:: Problem ::
Down to the last line, reproduce the data that follows, but skip the pictures.
▼
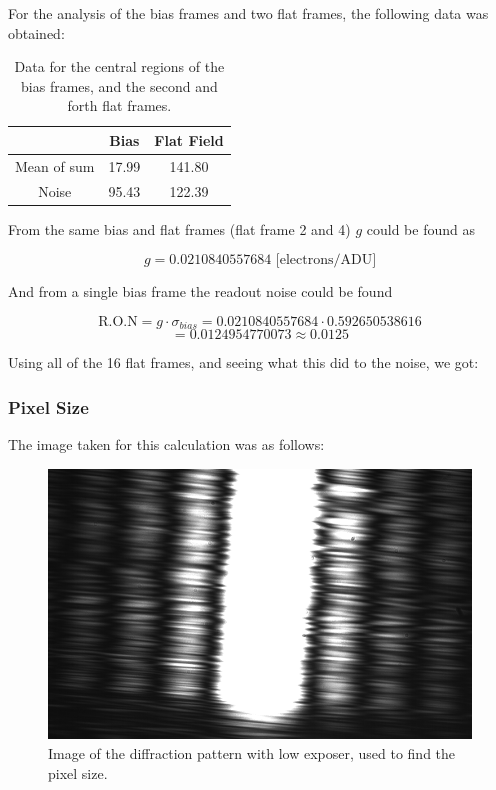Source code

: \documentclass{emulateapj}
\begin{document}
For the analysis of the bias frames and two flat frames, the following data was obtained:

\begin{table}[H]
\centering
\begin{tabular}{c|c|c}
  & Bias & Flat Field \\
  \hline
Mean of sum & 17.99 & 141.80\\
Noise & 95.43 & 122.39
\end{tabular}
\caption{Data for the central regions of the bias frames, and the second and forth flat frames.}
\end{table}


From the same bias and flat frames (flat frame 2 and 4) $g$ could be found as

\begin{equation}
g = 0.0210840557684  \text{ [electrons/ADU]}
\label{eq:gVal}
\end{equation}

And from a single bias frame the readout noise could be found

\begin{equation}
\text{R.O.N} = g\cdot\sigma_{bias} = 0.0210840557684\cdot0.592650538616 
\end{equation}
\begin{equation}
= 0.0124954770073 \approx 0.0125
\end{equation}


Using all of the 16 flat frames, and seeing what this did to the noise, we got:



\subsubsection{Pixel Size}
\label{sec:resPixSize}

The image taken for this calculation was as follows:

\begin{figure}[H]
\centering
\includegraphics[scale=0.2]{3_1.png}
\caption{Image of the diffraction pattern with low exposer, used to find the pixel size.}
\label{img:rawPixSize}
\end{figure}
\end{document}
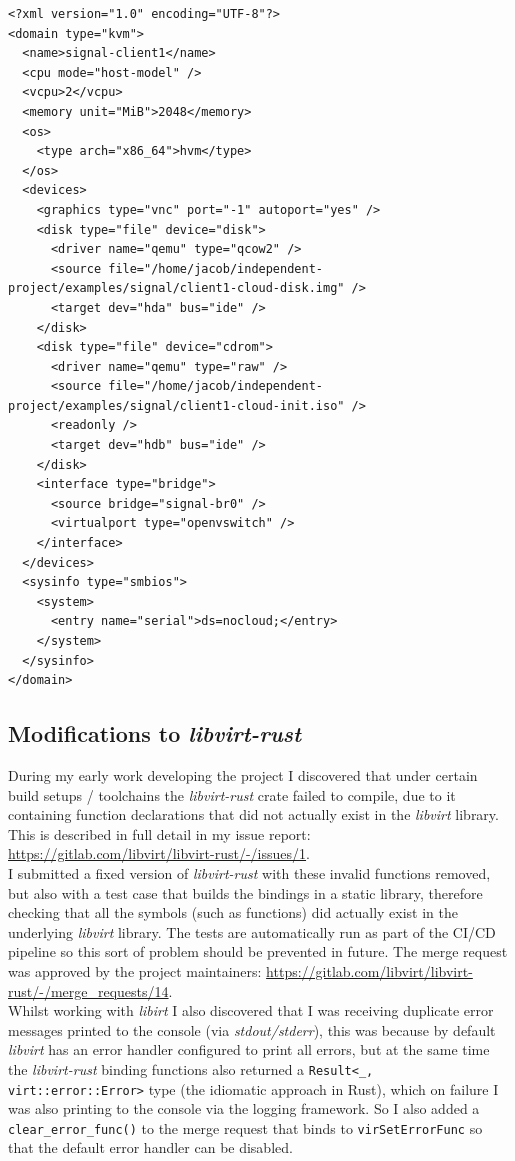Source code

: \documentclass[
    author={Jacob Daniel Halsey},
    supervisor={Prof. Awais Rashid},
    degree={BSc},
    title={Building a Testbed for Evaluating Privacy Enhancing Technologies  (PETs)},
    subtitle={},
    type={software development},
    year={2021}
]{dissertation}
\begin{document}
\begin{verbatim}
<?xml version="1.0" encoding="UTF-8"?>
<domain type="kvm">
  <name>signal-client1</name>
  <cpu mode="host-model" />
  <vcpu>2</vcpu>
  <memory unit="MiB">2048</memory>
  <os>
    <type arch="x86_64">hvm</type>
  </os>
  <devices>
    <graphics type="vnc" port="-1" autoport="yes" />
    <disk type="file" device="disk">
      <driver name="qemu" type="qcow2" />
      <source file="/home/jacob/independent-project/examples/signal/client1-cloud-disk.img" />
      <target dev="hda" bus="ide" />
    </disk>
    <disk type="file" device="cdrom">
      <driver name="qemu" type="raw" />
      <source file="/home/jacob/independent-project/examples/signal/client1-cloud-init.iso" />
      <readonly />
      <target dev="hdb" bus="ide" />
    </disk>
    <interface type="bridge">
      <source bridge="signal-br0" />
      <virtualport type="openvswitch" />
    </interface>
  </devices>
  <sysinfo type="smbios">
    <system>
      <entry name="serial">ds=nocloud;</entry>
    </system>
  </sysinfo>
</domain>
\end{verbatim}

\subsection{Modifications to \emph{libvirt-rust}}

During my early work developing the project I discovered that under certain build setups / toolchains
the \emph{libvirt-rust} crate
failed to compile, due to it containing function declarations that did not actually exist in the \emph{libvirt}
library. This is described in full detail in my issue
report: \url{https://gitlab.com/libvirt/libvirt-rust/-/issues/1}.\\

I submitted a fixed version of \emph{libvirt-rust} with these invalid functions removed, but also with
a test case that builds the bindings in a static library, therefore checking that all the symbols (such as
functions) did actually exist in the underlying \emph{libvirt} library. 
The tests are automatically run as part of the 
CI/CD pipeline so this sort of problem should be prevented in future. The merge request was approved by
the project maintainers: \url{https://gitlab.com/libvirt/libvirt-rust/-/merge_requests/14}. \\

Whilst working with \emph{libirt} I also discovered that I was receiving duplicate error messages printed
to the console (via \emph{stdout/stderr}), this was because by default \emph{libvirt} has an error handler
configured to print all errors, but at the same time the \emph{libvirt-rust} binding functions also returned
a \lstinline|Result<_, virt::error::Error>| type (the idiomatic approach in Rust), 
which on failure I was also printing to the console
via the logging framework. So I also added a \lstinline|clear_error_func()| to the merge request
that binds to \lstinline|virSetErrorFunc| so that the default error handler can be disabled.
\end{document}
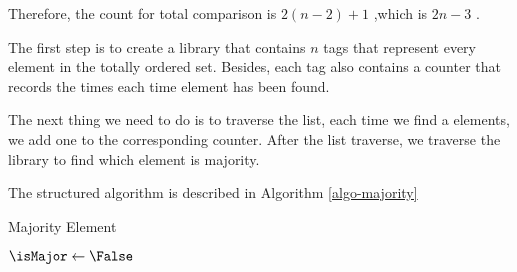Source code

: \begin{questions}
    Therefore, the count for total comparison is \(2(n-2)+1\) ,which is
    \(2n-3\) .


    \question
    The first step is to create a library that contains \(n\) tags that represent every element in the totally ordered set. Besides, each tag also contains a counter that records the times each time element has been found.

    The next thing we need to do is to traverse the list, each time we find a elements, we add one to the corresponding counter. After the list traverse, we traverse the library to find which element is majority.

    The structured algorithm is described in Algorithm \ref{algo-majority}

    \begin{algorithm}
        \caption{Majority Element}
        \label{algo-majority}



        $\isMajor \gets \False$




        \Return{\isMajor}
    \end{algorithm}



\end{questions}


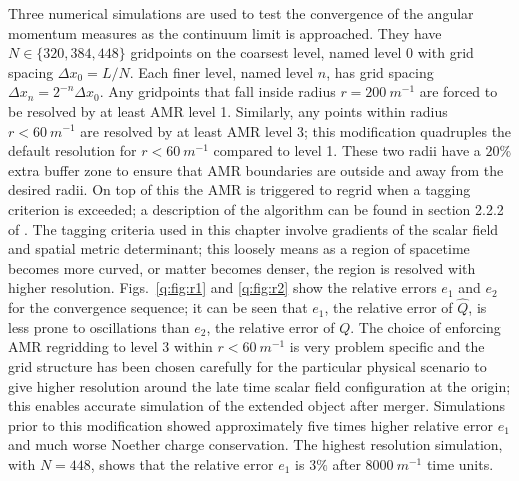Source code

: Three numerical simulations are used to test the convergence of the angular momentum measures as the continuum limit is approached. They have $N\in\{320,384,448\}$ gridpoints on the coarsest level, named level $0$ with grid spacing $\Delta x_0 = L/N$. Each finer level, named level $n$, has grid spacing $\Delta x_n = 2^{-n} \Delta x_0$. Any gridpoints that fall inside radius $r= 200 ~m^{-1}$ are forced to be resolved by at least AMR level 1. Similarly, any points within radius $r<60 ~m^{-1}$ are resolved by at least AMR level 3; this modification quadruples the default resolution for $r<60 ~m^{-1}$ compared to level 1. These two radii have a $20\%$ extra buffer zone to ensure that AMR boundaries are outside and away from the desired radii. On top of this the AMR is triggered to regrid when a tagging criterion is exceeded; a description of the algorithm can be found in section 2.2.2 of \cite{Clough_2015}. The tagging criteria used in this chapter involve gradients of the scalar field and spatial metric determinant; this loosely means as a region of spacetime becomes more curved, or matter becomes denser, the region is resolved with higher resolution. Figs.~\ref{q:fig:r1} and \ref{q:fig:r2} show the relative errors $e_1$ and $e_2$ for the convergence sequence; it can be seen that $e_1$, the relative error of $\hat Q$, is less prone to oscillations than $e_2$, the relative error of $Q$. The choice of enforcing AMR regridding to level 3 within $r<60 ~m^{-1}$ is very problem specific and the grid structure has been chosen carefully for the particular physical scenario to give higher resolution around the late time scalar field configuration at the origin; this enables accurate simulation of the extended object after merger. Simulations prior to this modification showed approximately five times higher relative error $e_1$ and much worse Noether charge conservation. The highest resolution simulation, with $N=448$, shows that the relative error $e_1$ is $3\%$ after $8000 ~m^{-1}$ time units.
▲
:: Output of the task ::
Source code

: \documentclass{emulateapj}
\begin{document}
For the analysis of the bias frames and two flat frames, the following data was obtained:

\begin{table}[H]
\centering
\begin{tabular}{c|c|c}
  & Bias & Flat Field \\
  \hline
Mean of sum & 17.99 & 141.80\\
Noise & 95.43 & 122.39
\end{tabular}
\caption{Data for the central regions of the bias frames, and the second and forth flat frames.}
\end{table}


From the same bias and flat frames (flat frame 2 and 4) $g$ could be found as

\begin{equation}
g = 0.0210840557684  \text{ [electrons/ADU]}
\label{eq:gVal}
\end{equation}

And from a single bias frame the readout noise could be found

\begin{equation}
\text{R.O.N} = g\cdot\sigma_{bias} = 0.0210840557684\cdot0.592650538616 
\end{equation}
\begin{equation}
= 0.0124954770073 \approx 0.0125
\end{equation}


Using all of the 16 flat frames, and seeing what this did to the noise, we got:



\subsubsection{Pixel Size}
\label{sec:resPixSize}

The image taken for this calculation was as follows:

\begin{figure}[H]
\centering
\includegraphics[scale=0.2]{3_1.png}
\caption{Image of the diffraction pattern with low exposer, used to find the pixel size.}
\label{img:rawPixSize}
\end{figure}
\end{document}
Source code

: \documentclass[
    author={Jacob Daniel Halsey},
    supervisor={Prof. Awais Rashid},
    degree={BSc},
    title={Building a Testbed for Evaluating Privacy Enhancing Technologies  (PETs)},
    subtitle={},
    type={software development},
    year={2021}
]{dissertation}
\begin{document}
\begin{verbatim}
<?xml version="1.0" encoding="UTF-8"?>
<domain type="kvm">
  <name>signal-client1</name>
  <cpu mode="host-model" />
  <vcpu>2</vcpu>
  <memory unit="MiB">2048</memory>
  <os>
    <type arch="x86_64">hvm</type>
  </os>
  <devices>
    <graphics type="vnc" port="-1" autoport="yes" />
    <disk type="file" device="disk">
      <driver name="qemu" type="qcow2" />
      <source file="/home/jacob/independent-project/examples/signal/client1-cloud-disk.img" />
      <target dev="hda" bus="ide" />
    </disk>
    <disk type="file" device="cdrom">
      <driver name="qemu" type="raw" />
      <source file="/home/jacob/independent-project/examples/signal/client1-cloud-init.iso" />
      <readonly />
      <target dev="hdb" bus="ide" />
    </disk>
    <interface type="bridge">
      <source bridge="signal-br0" />
      <virtualport type="openvswitch" />
    </interface>
  </devices>
  <sysinfo type="smbios">
    <system>
      <entry name="serial">ds=nocloud;</entry>
    </system>
  </sysinfo>
</domain>
\end{verbatim}

\subsection{Modifications to \emph{libvirt-rust}}

During my early work developing the project I discovered that under certain build setups / toolchains
the \emph{libvirt-rust} crate
failed to compile, due to it containing function declarations that did not actually exist in the \emph{libvirt}
library. This is described in full detail in my issue
report: \url{https://gitlab.com/libvirt/libvirt-rust/-/issues/1}.\\

I submitted a fixed version of \emph{libvirt-rust} with these invalid functions removed, but also with
a test case that builds the bindings in a static library, therefore checking that all the symbols (such as
functions) did actually exist in the underlying \emph{libvirt} library. 
The tests are automatically run as part of the 
CI/CD pipeline so this sort of problem should be prevented in future. The merge request was approved by
the project maintainers: \url{https://gitlab.com/libvirt/libvirt-rust/-/merge_requests/14}. \\

Whilst working with \emph{libirt} I also discovered that I was receiving duplicate error messages printed
to the console (via \emph{stdout/stderr}), this was because by default \emph{libvirt} has an error handler
configured to print all errors, but at the same time the \emph{libvirt-rust} binding functions also returned
a \lstinline|Result<_, virt::error::Error>| type (the idiomatic approach in Rust), 
which on failure I was also printing to the console
via the logging framework. So I also added a \lstinline|clear_error_func()| to the merge request
that binds to \lstinline|virSetErrorFunc| so that the default error handler can be disabled.
\end{document}
Source code

: \begin{questions}
    Therefore, the count for total comparison is \(2(n-2)+1\) ,which is
    \(2n-3\) .


    \question
    The first step is to create a library that contains \(n\) tags that represent every element in the totally ordered set. Besides, each tag also contains a counter that records the times each time element has been found.

    The next thing we need to do is to traverse the list, each time we find a elements, we add one to the corresponding counter. After the list traverse, we traverse the library to find which element is majority.

    The structured algorithm is described in Algorithm \ref{algo-majority}

    \begin{algorithm}
        \caption{Majority Element}
        \label{algo-majority}



        $\isMajor \gets \False$




        \Return{\isMajor}
    \end{algorithm}



\end{questions}


Source code

: Three numerical simulations are used to test the convergence of the angular momentum measures as the continuum limit is approached. They have $N\in\{320,384,448\}$ gridpoints on the coarsest level, named level $0$ with grid spacing $\Delta x_0 = L/N$. Each finer level, named level $n$, has grid spacing $\Delta x_n = 2^{-n} \Delta x_0$. Any gridpoints that fall inside radius $r= 200 ~m^{-1}$ are forced to be resolved by at least AMR level 1. Similarly, any points within radius $r<60 ~m^{-1}$ are resolved by at least AMR level 3; this modification quadruples the default resolution for $r<60 ~m^{-1}$ compared to level 1. These two radii have a $20\%$ extra buffer zone to ensure that AMR boundaries are outside and away from the desired radii. On top of this the AMR is triggered to regrid when a tagging criterion is exceeded; a description of the algorithm can be found in section 2.2.2 of \cite{Clough_2015}. The tagging criteria used in this chapter involve gradients of the scalar field and spatial metric determinant; this loosely means as a region of spacetime becomes more curved, or matter becomes denser, the region is resolved with higher resolution. Figs.~\ref{q:fig:r1} and \ref{q:fig:r2} show the relative errors $e_1$ and $e_2$ for the convergence sequence; it can be seen that $e_1$, the relative error of $\hat Q$, is less prone to oscillations than $e_2$, the relative error of $Q$. The choice of enforcing AMR regridding to level 3 within $r<60 ~m^{-1}$ is very problem specific and the grid structure has been chosen carefully for the particular physical scenario to give higher resolution around the late time scalar field configuration at the origin; this enables accurate simulation of the extended object after merger. Simulations prior to this modification showed approximately five times higher relative error $e_1$ and much worse Noether charge conservation. The highest resolution simulation, with $N=448$, shows that the relative error $e_1$ is $3\%$ after $8000 ~m^{-1}$ time units.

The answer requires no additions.